Aim of the exercise:
Using the records below, give the number of lines where the word "street" appears, with no further output.

Available records:

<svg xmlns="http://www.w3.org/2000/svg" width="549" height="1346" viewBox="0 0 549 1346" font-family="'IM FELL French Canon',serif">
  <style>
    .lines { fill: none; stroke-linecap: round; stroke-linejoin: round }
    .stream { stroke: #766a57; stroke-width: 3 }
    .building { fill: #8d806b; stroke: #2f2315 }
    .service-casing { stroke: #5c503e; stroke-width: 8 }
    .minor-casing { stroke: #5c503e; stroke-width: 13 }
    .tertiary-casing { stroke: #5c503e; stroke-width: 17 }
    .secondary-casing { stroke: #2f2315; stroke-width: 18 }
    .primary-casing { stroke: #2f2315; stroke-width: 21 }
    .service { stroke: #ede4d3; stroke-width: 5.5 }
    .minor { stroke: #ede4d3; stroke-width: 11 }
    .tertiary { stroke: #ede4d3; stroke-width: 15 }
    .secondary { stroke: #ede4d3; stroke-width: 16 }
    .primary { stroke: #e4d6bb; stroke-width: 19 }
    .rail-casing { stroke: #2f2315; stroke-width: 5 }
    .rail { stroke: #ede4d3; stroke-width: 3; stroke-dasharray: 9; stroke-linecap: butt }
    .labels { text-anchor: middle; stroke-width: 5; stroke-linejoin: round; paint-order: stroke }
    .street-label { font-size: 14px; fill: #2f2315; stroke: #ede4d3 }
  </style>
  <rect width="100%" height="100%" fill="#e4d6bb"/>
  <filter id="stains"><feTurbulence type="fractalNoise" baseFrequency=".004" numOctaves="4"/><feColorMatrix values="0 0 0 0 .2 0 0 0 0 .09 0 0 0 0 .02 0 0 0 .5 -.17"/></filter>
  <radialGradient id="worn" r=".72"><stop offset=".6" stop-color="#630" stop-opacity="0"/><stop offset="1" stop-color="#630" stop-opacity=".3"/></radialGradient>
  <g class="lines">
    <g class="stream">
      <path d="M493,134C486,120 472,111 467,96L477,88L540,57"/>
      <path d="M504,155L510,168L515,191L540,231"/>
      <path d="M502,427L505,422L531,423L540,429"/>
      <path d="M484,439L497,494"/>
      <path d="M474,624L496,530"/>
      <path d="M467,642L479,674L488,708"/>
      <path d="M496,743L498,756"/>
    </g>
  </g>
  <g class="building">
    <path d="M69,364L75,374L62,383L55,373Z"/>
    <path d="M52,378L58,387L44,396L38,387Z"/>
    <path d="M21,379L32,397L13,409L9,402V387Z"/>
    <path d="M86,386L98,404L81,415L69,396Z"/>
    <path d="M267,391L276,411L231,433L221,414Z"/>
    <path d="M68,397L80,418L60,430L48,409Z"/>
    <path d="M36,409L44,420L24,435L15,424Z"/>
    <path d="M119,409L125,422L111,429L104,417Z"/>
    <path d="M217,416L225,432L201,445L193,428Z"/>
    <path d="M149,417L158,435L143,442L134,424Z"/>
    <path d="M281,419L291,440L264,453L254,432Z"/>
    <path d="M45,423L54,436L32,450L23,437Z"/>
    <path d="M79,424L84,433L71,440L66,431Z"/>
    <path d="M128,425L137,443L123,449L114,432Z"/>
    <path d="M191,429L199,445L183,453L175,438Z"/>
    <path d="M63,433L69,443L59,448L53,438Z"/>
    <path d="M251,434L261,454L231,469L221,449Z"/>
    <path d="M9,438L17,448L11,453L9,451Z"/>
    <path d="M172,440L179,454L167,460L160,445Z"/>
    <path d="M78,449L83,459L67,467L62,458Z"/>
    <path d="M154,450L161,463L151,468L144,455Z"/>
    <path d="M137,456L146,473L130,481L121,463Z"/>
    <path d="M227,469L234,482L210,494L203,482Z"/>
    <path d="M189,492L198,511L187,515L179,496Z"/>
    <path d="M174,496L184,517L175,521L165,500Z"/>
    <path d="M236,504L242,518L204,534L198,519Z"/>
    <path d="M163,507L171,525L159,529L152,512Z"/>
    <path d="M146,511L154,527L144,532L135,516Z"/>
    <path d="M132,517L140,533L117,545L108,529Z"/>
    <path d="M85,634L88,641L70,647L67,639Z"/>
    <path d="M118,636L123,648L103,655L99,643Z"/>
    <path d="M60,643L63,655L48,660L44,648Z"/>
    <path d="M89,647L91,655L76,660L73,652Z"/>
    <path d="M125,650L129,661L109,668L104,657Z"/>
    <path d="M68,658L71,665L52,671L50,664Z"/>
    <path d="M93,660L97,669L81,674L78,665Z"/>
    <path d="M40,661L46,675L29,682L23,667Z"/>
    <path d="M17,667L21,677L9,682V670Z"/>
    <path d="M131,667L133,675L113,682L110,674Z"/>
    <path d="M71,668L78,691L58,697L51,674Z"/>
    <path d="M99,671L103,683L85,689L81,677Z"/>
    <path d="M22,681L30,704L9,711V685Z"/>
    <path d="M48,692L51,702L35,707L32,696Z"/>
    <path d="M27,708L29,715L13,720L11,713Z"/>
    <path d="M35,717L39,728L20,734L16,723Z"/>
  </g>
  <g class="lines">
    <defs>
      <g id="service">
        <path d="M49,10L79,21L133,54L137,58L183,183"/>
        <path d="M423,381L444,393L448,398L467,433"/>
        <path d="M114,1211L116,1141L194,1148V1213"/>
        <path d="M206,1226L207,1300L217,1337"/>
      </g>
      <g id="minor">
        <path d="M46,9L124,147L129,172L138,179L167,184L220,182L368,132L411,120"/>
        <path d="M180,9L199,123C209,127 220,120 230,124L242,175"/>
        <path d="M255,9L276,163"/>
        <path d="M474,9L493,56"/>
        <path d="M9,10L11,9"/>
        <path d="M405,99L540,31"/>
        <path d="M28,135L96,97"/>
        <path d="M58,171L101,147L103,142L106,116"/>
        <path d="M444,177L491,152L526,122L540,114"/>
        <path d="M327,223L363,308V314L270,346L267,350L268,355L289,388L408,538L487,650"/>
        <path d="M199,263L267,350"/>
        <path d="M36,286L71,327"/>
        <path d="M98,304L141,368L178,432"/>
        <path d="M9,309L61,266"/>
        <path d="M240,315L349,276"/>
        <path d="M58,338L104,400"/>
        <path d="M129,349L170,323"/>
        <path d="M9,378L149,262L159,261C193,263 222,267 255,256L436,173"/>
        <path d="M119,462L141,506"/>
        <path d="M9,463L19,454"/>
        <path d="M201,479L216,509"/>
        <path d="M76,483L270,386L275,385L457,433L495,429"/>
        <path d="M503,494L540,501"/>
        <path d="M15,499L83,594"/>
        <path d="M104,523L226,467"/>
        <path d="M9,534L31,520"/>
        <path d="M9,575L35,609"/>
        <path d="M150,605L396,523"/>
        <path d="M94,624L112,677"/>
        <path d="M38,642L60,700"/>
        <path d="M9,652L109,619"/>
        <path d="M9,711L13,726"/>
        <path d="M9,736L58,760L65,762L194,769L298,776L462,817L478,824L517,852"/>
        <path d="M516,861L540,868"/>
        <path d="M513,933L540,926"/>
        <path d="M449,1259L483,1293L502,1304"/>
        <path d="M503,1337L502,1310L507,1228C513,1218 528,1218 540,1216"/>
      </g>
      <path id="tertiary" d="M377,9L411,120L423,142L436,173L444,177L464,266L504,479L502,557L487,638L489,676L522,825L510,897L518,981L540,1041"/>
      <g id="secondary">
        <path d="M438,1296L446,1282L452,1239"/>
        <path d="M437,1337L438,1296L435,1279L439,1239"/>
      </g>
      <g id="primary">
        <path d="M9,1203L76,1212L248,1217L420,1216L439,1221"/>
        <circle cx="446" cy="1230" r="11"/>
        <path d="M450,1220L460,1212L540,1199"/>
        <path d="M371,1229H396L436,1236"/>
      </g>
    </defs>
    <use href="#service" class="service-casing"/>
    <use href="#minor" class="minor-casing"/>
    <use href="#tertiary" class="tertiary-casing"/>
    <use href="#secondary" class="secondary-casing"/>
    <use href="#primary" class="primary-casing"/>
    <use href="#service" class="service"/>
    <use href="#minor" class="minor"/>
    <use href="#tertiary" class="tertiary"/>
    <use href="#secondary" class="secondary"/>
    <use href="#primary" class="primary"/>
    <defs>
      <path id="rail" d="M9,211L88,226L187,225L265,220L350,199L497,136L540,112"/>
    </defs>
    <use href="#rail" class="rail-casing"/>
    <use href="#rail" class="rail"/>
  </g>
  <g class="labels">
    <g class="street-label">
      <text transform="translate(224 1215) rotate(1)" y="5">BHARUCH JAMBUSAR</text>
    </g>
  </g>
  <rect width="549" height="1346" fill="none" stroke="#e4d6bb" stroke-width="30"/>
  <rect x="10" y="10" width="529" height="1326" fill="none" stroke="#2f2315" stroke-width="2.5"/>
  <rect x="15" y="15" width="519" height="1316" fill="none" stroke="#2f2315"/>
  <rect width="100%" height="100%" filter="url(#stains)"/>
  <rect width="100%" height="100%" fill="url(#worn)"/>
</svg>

Expected output:
2